Another unusual source of praise for the President is Julius Coles, the head of Africare, an organization with roots primarily in the African-American community that promotes and delivers aid to Africa. Coles recently wrote in the Washington Post: “A generation from now, when historians analyze the turning point in Africa’s development, they may have to credit George W. Bush with playing a surprisingly important role in the continent’s economic progress….he appears intent on being remembered as an American president who did much in real terms to secure Africa’s future.” Coles specifically praised Bush’s program to combat HIV/AIDS, the Millennium Challenge Corporation that associates increased aid with good governance, massive African debt forgiveness, and new campaigns to promote education and fight malaria.

The conservative Bush Administration has also been very supportive of the prototypically liberal Peace Corps, which has more than a third of its programs in Africa.
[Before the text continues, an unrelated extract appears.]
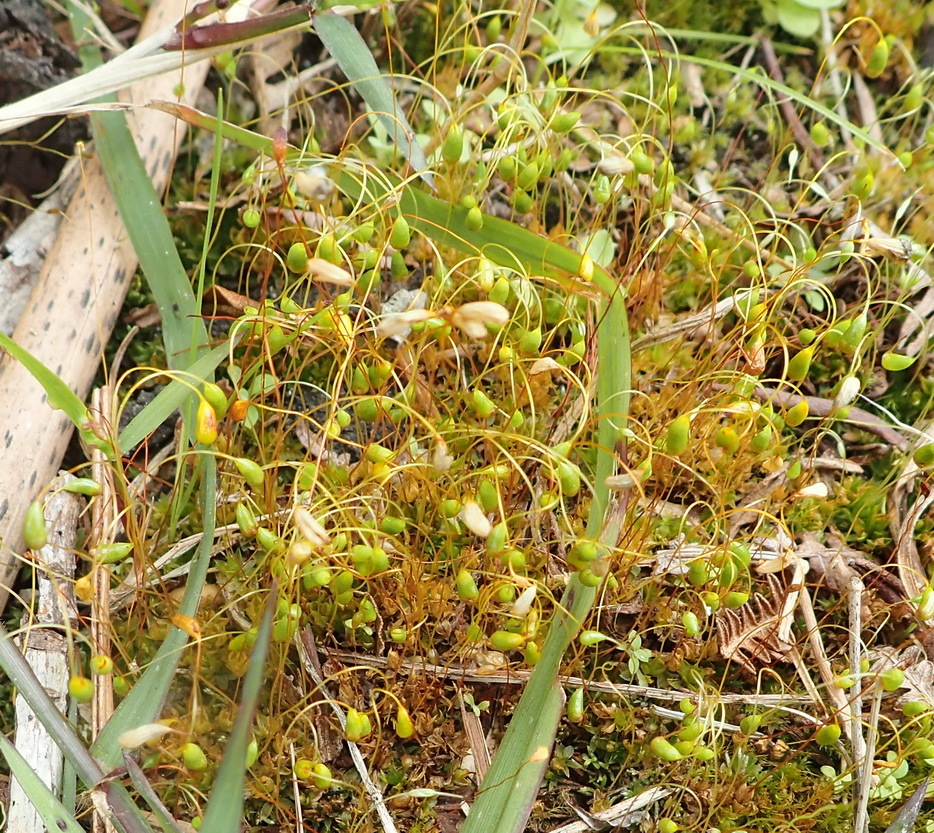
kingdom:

While Congressional appropriations have been far short of what would be necessary to meet the President’s goal (stated in his 2002 State of the Union address) of doubling the size of Peace Corps, the number of Volunteers has grown by about 1000 under Bush, to more than 7700, the highest number since 1975.

Evangelicals, liberals and conservative internationalists can indeed work together to achieve broadly shared objectives, and they are now doing so to aid Africa.

Remembering Rita
Tuy-Cam and I have come to deeply admire the Peace Corps Volunteers we’ve led and supported during the past five years in Niger. While there are vast differences among them, they all tend to share a deep commitment to service and a strong taste for adventure. Also, all of them are willing to give up American affluence for two years of poverty, hardship, and sometimes danger in the African bush. It hasn’t been possible to develop close personal relations with each of the more than 400 who have served here under my direction, but many have become almost like family, and we follow their post-Peace Corps lives with much interest.

Rita at her house in Niger

One of our favorites was Rita Herkal, a member of the first group of new Volunteers to arrive after we did. She was an outstanding Volunteer, not only surviving in the harsh environment of a small Nigerien village but actually thriving in it. She extended her normal two years of service for an additional six months, and then stayed on in Niger for several more months to travel in the Sahara with a group of nomad herders.After leaving Niger and spending some time with her family in the U.S., Rita got a job with Save the Children, a major international humanitarian organization. (Many Volunteers go on to careers with international organizations of this sort.) She was with a Save the Children affiliate called Building with Books, and her job was to help rural communities in Malawi build schools. She wrote a series of emails to us and many other Peace Corps friends describing her adventures and the progress she was making on the schools. In the most recent one, on August 24, she said, “I am happy and healthy and so satisfied with my life and what I am doing. It truly is an incredible feeling to have each minute permeated with contentment and gratification.”

Two days later, on August 26, Rita was killed in a bush taxi accident. (Bush taxis are the aged, crowded, unregulated, uncomfortable, dangerous vehicles that serve as the primary, often only, form of public transportation in much of rural Africa.) She was 28. We should remember her as a hero who lost her life in service to humanity. She represented the best of Peace Corps, and the best of America.

J. R. Bullington
J. R. Bullington

 

J.R. Bullington is currently Country Director of the Peace Corps program in Niger. He was formerly a US Ambassador and career diplomat, with extensive service in Africa and Asia.